Cell polarity is essential both for cell function and for several key developmental processes, such as cell migration, axis determination and asymmetric cell division, whereas loss of polarity is a critical step in the formation of tumours. We use the Drosophila ovary to analyse how cells become polarised, using a combination of cell-biological, genetic and molecular approaches.

Much of our work uses the oocyte as a model, since the localisation of bicoid and oskar mRNAs to opposite ends of this very large cell defines the anterior-posterior axis of the embryo. We are using proteomic and biochemical approaches to elucidate how conserved polarity proteins regulate the organisation of the cytoskeleton, and we are investigating the mechanisms of mRNA transport by making time-lapse movies of mRNA particles in wildtype and mutant oocytes. We are also performing large scale screens for mutants that affect the localisations of bicoid and oskar mRNAs, and are analysing novel polarity and mRNA localisation factors that these identify.
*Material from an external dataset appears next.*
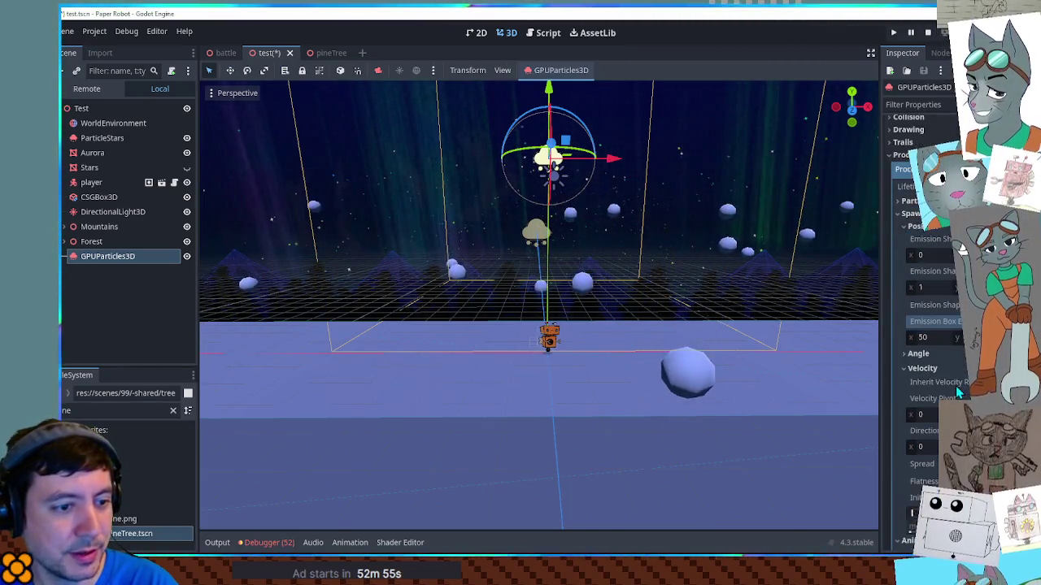
scroll(958, 391, "down", 6)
We are also examining the establishment of apical-basal polarity in epithelial cells using the follicle cells and the adult gut as models. We have recently discovered that the tumour suppressor, LKB1, and the energy sensor, AMPK, are specifically required for epithelial polarity under conditions of energetic stress, revealing the existence of a distinct low energy polarity pathway. We have now identified several other components of this pathway, all of which have also been implicated in cancer. We are therefore performing RNAi screens for new genes that are required for polarity under either high or low energy conditions.
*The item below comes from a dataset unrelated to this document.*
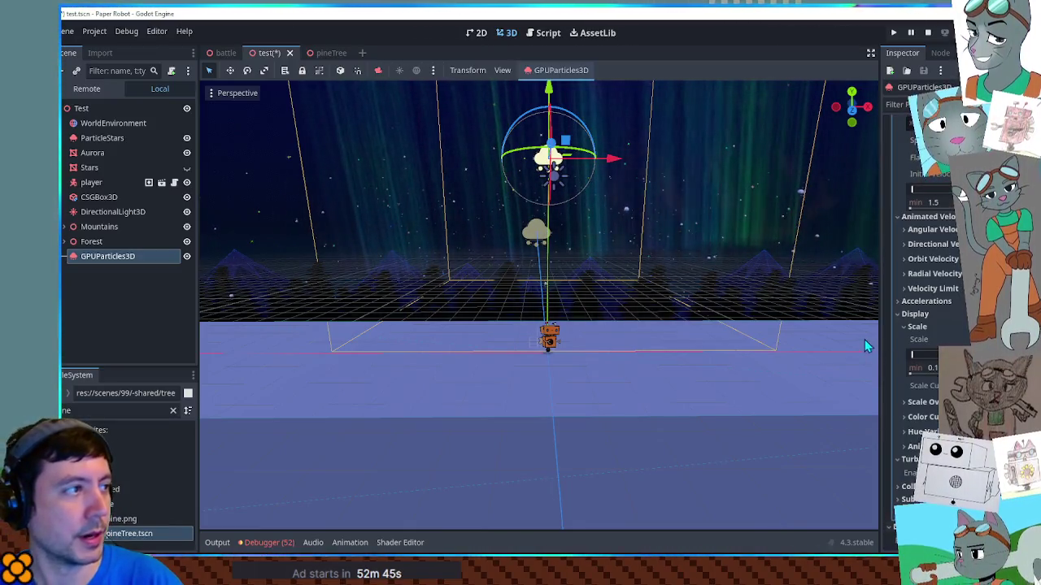
key("ctrl+s")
Starvation-dependent tumour formation. Removal of the AMP-dependent protein kinase from clones of follicle cells (marked by the absence of GFP; green) causes the cells to lose their polarity and over-proliferate, resulting in small tumours. This phenotype is only observed under starvation conditions.

Drosophila anterior-posterior axis formation. A stage 10A egg chamber showing the localisation of PAR-6 (red) and PAR-1 (green) to complementary cortical domains in the oocyte. The nuclei are stained in blue. These PAR proteins control the polarity of the microtubule cytoskeleton to define where bicoid and oskar mRNAs are localised

Novel rod-like structures in the epithelial follicle cells. We have performed a large-scale protein trap screen, in which a transposon containing an artificial exon encoding GFP and two protein affinity tags is jumped around the genome. When this inserts in the right frame between protein coding exons of a gene, the endogenous protein is tagged with GFP. The image shows the GFP-tagged protein produced by one these lines, which labels a novel structure in each follicle cell.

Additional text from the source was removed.